Fitness: More for Life, Less for the Mirror

When we talk about working out, confidence regarding to our bodies is something that seems to play a huge part in our daily lives.

The challenge is finding a balance between how we look like and how it makes us feel, not only psychologically, but physically.

What would the point of looking good and saying that you are all about fitness, if your appearance does not translate in improved Fitness?!

* Considering fitness as our ability to work across any given task, time interval or environment.

So here are some simple goals to keep in mind, when your main goal is getting not only in shape for your picture, but also for life:

1) Learn Pull-ups. Pull-ups primarily work the muscles of the back and biceps. Hold the hang on the pull-up bar for as long as you can, then work on squeezing your shoulder blades together. Use a band or assisted pull-up machine if needed.

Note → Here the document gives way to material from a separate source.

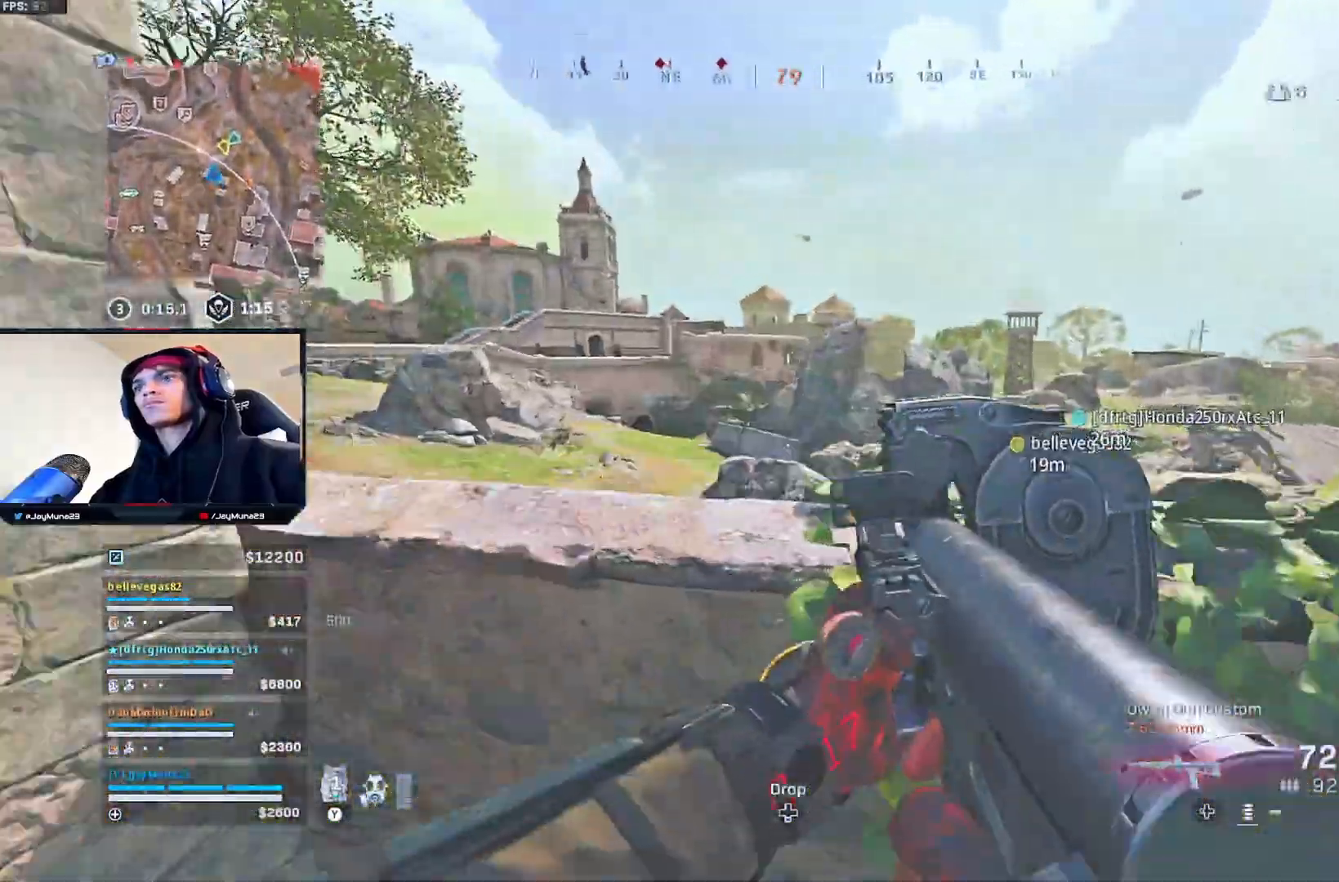
{"buttons": [], "left_stick": "left", "right_stick": "center", "events": [[100, "A", "up"], [133, "left_stick", "center"], [217, "left_stick", "down"], [450, "left_stick", "left"]]}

2) Participate on Races or Competitions. 5k races, Obstacle Challenges, CrossFit Competitions are some of the events that by joining you learn how to deal not only with physical limits but how to handle your abilities towards situations of stress.

3) Aim Reaching a 1-3 Minutes Plank. Holding a stationary plank involves stability of the whole body, which helps prevent injury, ease motion and build strength.

4) Familiarize to Olympic Lifting. While you don't need to load a barbell with twice your body weight, Olympic lifts include complex, full-body exercises designed to increase power and strength.

5) Learn Push-ups. Push-ups require upper-body strength and full-body stability. If you’re not able to do one full push-up yet, start by doing push-ups on the wall, against a low bench or with the knees on the ground.

Keep Strong. And Work Your Way up.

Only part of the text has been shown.